I’d like to see a sophisticated, multi-pronged public relations effort by Israel and allied states to attempt to fight back against the Left’s contemptible efforts to paint “Palestinians” specifically, and, Muslims at-large, as alleged “victims,” while simultaneously emphasizing the stark contrasts in the state of gay rights and women’s rights in Israel, and, in the rest of Islamic world.

I was alerted and left home the second day of the war and didn’t return home until 5 days after the fighting stopped. Flying support for Israel in and out of Tel Aviv with the USAF. Some of the proudest days of my life in that we were able to help Israel and those fighting for her.

    guyjones in reply to JL65. | October 7, 2018 at 10:24 am

    You were part of Operation “Nickel Grass?” I was just reading about it on Wikipedia.

    These U.S. airlift operations never seem to get the attention that they deserve.

    Thank you for your service on behalf of our freedom and that of our allies.

buckeyeminuteman | October 7, 2018 at 12:02 am

I just got back last week from a 25 day trip to Israel. Stayed on an Israeli Air Force base and did construction work with them. Was there for Rosh Hashanah, Yom Kippur and Sukkot. During my stay I realized how serious the Israelis are with their defense. How they are fighting everyday to keep their citizens safe. I saw their F-15s and F-16s taking off the day they bombed sites in Syria and Syria shot the Russians down. I saw their iron dome radar sites pointing towards Gaza. I saw the wall around the West Bank that actually works. I’ve always had a lot of respect for Israel. My TDY certainly bolstered that respect.

    I don’t want to unduly pry or appear ill-informed, but, can I ask how you got on this construction project?

    Are you an active U.S. servicemember? Or, was this a private-sector project?
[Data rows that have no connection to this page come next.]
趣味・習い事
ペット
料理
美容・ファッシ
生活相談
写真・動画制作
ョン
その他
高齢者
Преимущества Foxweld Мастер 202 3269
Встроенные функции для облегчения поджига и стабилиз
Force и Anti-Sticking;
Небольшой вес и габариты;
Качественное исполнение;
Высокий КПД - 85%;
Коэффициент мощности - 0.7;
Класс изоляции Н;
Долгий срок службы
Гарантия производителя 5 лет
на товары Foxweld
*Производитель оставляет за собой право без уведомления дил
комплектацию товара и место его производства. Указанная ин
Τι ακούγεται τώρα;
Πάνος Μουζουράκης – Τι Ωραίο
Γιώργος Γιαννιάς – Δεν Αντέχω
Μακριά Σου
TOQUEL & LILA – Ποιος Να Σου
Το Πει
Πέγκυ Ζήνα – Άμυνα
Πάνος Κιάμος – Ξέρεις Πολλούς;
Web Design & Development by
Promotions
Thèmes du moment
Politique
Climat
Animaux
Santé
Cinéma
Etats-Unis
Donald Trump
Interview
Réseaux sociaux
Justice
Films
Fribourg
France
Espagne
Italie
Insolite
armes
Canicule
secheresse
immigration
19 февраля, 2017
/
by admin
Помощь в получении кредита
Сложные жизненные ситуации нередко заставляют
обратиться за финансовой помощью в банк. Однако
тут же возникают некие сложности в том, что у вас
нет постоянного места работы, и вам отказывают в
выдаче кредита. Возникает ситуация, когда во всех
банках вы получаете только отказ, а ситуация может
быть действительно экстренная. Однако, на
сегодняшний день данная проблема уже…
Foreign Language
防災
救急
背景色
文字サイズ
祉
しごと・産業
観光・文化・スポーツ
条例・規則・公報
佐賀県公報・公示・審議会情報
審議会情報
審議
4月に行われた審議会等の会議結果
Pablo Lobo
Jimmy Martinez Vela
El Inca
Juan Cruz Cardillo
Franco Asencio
Or, civilian volunteer work?

    I’m genuinely curious how you were able to participate in this project. Thank you for indulging my curiosity.

      buckeyeminuteman in reply to guyjones. | October 7, 2018 at 10:12 pm

      I am in a US military construction unit. We are building a compound on an Israeli base that Americans use every year for a multinational exercise.

I remember my father waking me up with the news that Israel was at war and we needed to say Psalms. And teachers interrupting class at the top of every hour for the next few weeks, so we could hear the radio news.

And, unless I’m mistaken in my history reading, European nations shamefully refused to provide Israel with military supplies, during the ’73 War. Happy to see the Arabs destroy Israel, I suppose.

Was this simply a craven calculus of self-interest, based on a need for Arab oil? Plus, perhaps, the usual latent European anti-Semitism?

Somewhat ironic, almost fifty years later, that Israel has the gumption to stand up to Islamic supremacism and totalitarianism, while Europe has invited its own destruction, by inviting millions of Muslims to come to its shores, to destroy the fabric of secular democracy and the values of the Enlightenment.

Just finished Kahalani’s The Heights of Courage. Excellent!!
“I remember all of them … who fought like lions till morning dawned. I stand here alone and my heart is filled with a silent prayer: Let there be no more war.”